**TASK REQUIREMENTS**
Exclude the pictures from your copy, and reproduce each entry below verbatim.

—————

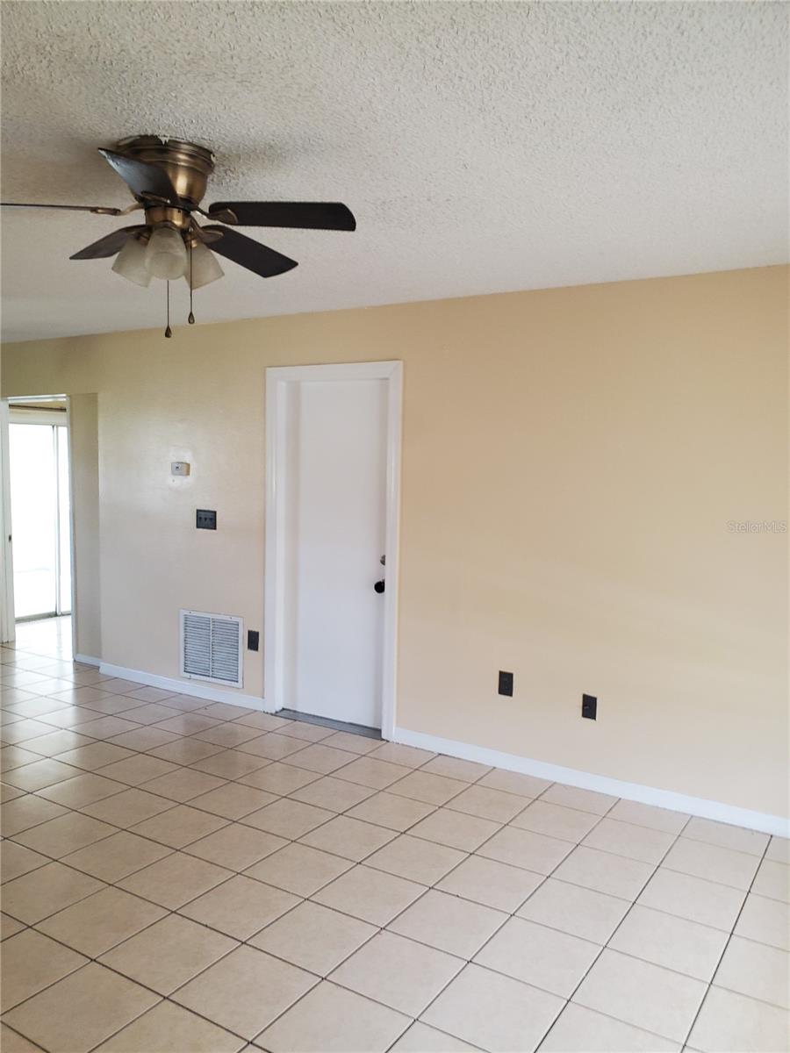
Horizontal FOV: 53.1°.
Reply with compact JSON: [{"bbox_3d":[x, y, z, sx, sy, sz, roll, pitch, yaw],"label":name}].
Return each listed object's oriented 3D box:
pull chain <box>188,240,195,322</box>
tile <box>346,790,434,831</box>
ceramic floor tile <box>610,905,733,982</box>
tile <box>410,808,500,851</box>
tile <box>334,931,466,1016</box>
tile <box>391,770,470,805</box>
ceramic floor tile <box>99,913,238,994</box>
[{"bbox_3d":[-0.565,-0.685,2.200,0.017,0.250,0.017,1,5,0],"label":"pull chain"},{"bbox_3d":[-0.015,1.297,3.599,0.321,0.010,0.321,3,4,33],"label":"tile"},{"bbox_3d":[0.895,1.355,2.581,0.319,0.010,0.319,3,4,32],"label":"ceramic floor tile"},{"bbox_3d":[0.264,1.327,3.458,0.323,0.010,0.323,4,6,33],"label":"tile"},{"bbox_3d":[0.009,1.369,2.428,0.321,0.010,0.321,3,4,33],"label":"tile"},{"bbox_3d":[0.159,1.264,3.813,0.319,0.010,0.319,3,4,32],"label":"tile"},{"bbox_3d":[-0.701,1.331,2.468,0.319,0.010,0.319,3,4,32],"label":"ceramic floor tile"}]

—————

**EXPECTED ANSWER**
Horizontal FOV: 53.1°.
Reply with compact JSON: [{"bbox_3d":[x, y, z, sx, sy, sz, roll, pitch, yaw],"label":name}].
Return each listed object's oriented 3D box:
pull chain <box>188,240,195,322</box>
tile <box>346,790,434,831</box>
ceramic floor tile <box>610,905,733,982</box>
tile <box>410,808,500,851</box>
tile <box>334,931,466,1016</box>
tile <box>391,770,470,805</box>
ceramic floor tile <box>99,913,238,994</box>
[{"bbox_3d":[-0.565,-0.685,2.200,0.017,0.250,0.017,1,5,0],"label":"pull chain"},{"bbox_3d":[-0.015,1.297,3.599,0.321,0.010,0.321,3,4,33],"label":"tile"},{"bbox_3d":[0.895,1.355,2.581,0.319,0.010,0.319,3,4,32],"label":"ceramic floor tile"},{"bbox_3d":[0.264,1.327,3.458,0.323,0.010,0.323,4,6,33],"label":"tile"},{"bbox_3d":[0.009,1.369,2.428,0.321,0.010,0.321,3,4,33],"label":"tile"},{"bbox_3d":[0.159,1.264,3.813,0.319,0.010,0.319,3,4,32],"label":"tile"},{"bbox_3d":[-0.701,1.331,2.468,0.319,0.010,0.319,3,4,32],"label":"ceramic floor tile"}]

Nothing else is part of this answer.